PKB Apresiasi Program `Pamor` Pemprov Jatim yang Memudahkan Warga Penuhi Kebutuhan Pokok
SURABAYA, PKBNews - RENCANA Pemerintah Provinsi (Pemprov) Jawa Timur (Jatim) membuat program Pasar Murah Online Mandiri (Pamor) mendapat apresiasi Anggota Dewan Perwakilan Rakyat Daerah (DPRD) Jatim, Fraksi Partai Kebangkitan Bangsa (FPKB) Chusainuddin. Apalagi Pamor diperuntukan bagi pemenuhan kebutuhan bahan pokok menghadapi Hari Besar Keagamaan Nasional (HKBN) Idul Fitri 1441 H. Pamor merupakan solusi mencegah penularan Covid 19.
"Itu merupakan langkah strategis dan cerdas. Patut didukung untuk mewujudkannya," kata dia, Rabu (6/5/2020).
Anggota Komisi B itu menilai dengan meluncurkan program Pamor berbasis online akan memudahkan masyarakat yang ingin berbelanja. Kabarnya, Pamor didisain penyediaan dan penjualan sembako murah ini berbasis online dan drive thru.
Selain itu, tutur Chusainuddin program ini juga membantu petani maupun peternak yang kesulitan memasarkan produknya.
"Tentu kami berharap pemprov memaksimalkan hasil produksi masyarakat yang kesusahan menjual hasil produksinya selama pandemi Covid 19," tuturnya.
Chusainuddin mencontohkan, seperti yang sudah dilakukan oleh dapur umum di Surabaya, Sidoarjo dan Gresik. Belanja untuk kebutuhan memasak mulai dari beras, sayur, dan lauk pauk juga mengambil atau beli dari masyarakat langsung.
"Keterlibatan pemerintah dalam kondisi perekonomian yang sulit sangat dibutuhkan agar para pelaku UMKM punya semangat lagi untuk tetap berproduksi," kata dia.
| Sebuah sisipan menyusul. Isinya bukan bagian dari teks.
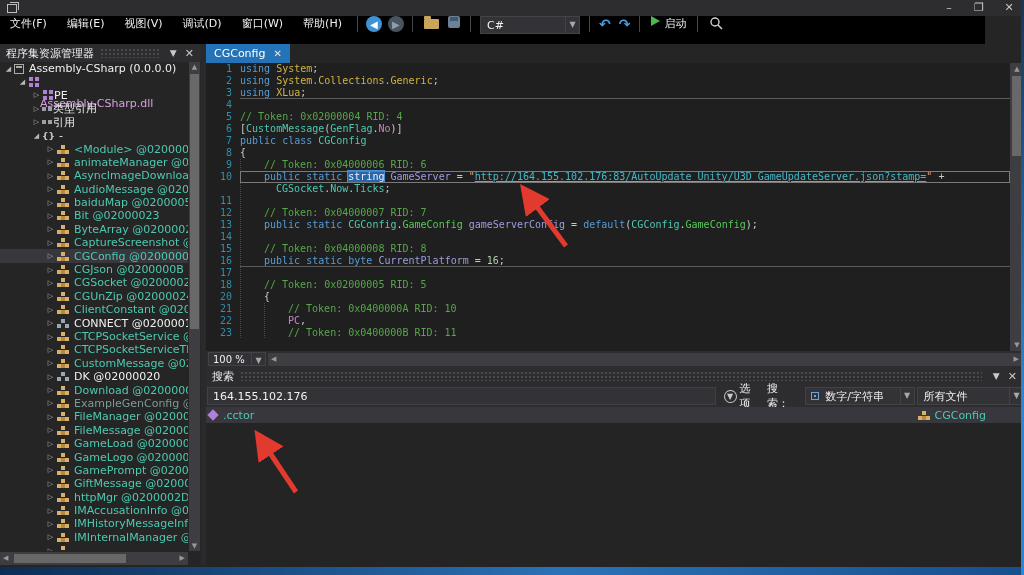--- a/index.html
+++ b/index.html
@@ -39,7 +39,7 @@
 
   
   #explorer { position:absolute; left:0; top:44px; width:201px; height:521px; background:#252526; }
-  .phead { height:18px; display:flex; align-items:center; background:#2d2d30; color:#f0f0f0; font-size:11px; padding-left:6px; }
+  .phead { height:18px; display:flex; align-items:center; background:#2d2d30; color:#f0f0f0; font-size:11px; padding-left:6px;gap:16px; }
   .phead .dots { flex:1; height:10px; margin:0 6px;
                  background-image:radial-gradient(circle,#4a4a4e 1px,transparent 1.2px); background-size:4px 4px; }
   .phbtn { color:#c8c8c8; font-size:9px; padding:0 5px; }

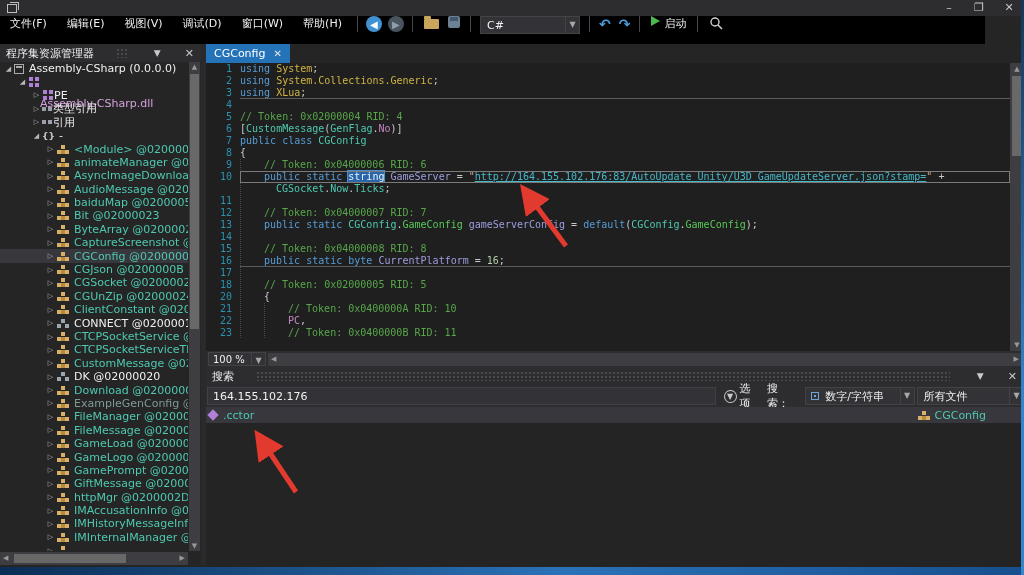--- a/index.html
+++ b/index.html
@@ -382,7 +382,7 @@
         <div class="cl"><span class="ln">3</span><div class="cc rule"><span class="kw">using </span><span class="ns">XLua</span><span class="pn">;</span></div></div>
         <div class="cl"><span class="ln">4</span><div class="cc"></div></div>
         <div class="cl"><span class="ln">5</span><div class="cc"><span class="cm">// Token: 0x02000004 RID: 4</span></div></div>
-        <div class="cl"><span class="ln">6</span><div class="cc"><span class="pn">[</span><span class="ty">CustomMessage</span><span class="pn">(</span><span class="ty">GenFlag</span><span class="pn">.</span><span class="en">No</span><span class="pn">)]</span></div></div>
+        <div class="cl"><span class="ln">6</span><div class="cc"><span class="pn">[</span><span class="ty">LuaCallCSharp</span><span class="pn">(</span><span class="ty">GenFlag</span><span class="pn">.</span><span class="en">No</span><span class="pn">)]</span></div></div>
         <div class="cl"><span class="ln">7</span><div class="cc"><span class="kw">public </span><span class="kw">class </span><span class="ty">CGConfig</span></div></div>
         <div class="cl"><span class="ln">8</span><div class="cc"><span class="pn">{</span></div></div>
         <div class="cl"><span class="ln">9</span><div class="cc"><span class="guide"></span><span class="cm">// Token: 0x04000006 RID: 6</span></div></div>

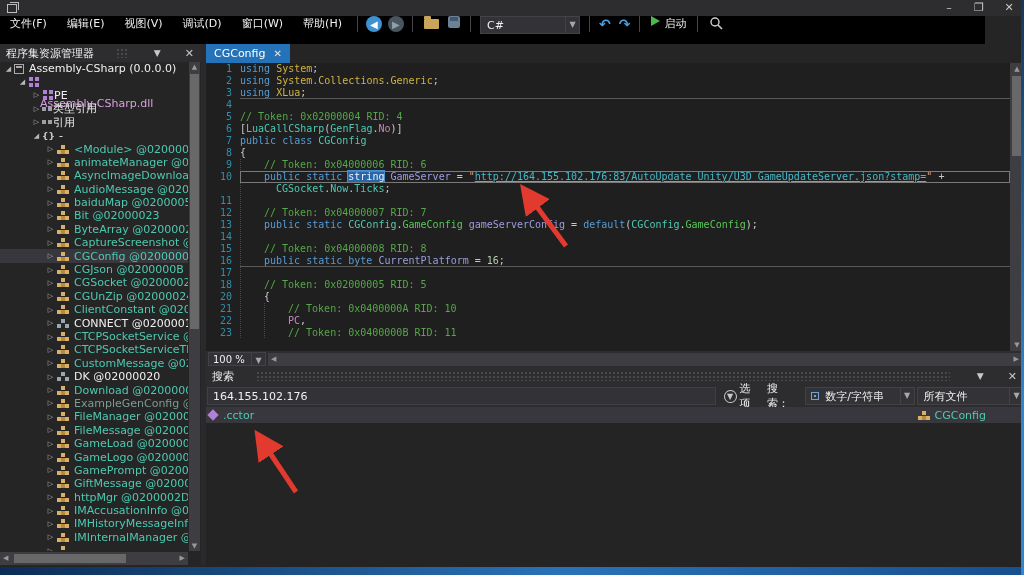--- a/index.html
+++ b/index.html
@@ -78,7 +78,7 @@
   .cl { display:flex; height:12px; line-height:12px; white-space:pre; }
   .ln { width:34px; flex:none; text-align:right; padding-right:8px; color:#2b91af; }
   .cc { flex:1; position:relative; }
-  .cc.box { outline:1px solid #7a7a7a; outline-offset:-1px; }
+  .cc.box { outline:1px solid #7a7a7a; outline-offset:-1px;margin-left:46px; }
   .cc.rule { border-bottom:1px solid #5a5a5a; }
   .guide { display:inline-block; width:24px; height:11px; border-left:1px dotted #4a4a4a; vertical-align:top; }
   .kw{color:#569cd6;} .ns{color:#d0b344;} .cm{color:#57a64a;} .ty{color:#4ec9b0;}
Masyarakat pun, lanjutnya, masih tetap menanti turunnya bantuan dari Pemprov Jatim untuk penanganan terdampak Covid-19.
"Semoga janji bantuan ini juga bisa segera direalisasikan," tegas Chusainuddin.
Sebelumnya, Gubernur Jatim Khofifah Indar Parawansa mengatakan, program Pamor ini merupakan hasil kerjasama antara produsen bahan pokok dengan Pemprov Jatim.
"Semangat program ini kami ingin mendekatkan akses bahan pokok yang harganya lebih murah dari HET, kepada warga masyarakat Jawa Timur jelang hari Lebaran," katanya.
Dia menambahkan, "Selain itu, lewat program ini produsen sembako bisa menitipkan produk bahan pokoknya untuk dijual lewat Pamor. Jadi sistemnya menyerap dari produsen dan mendekatkan pada konsumen dengan keuntungan harga yang lebih murah."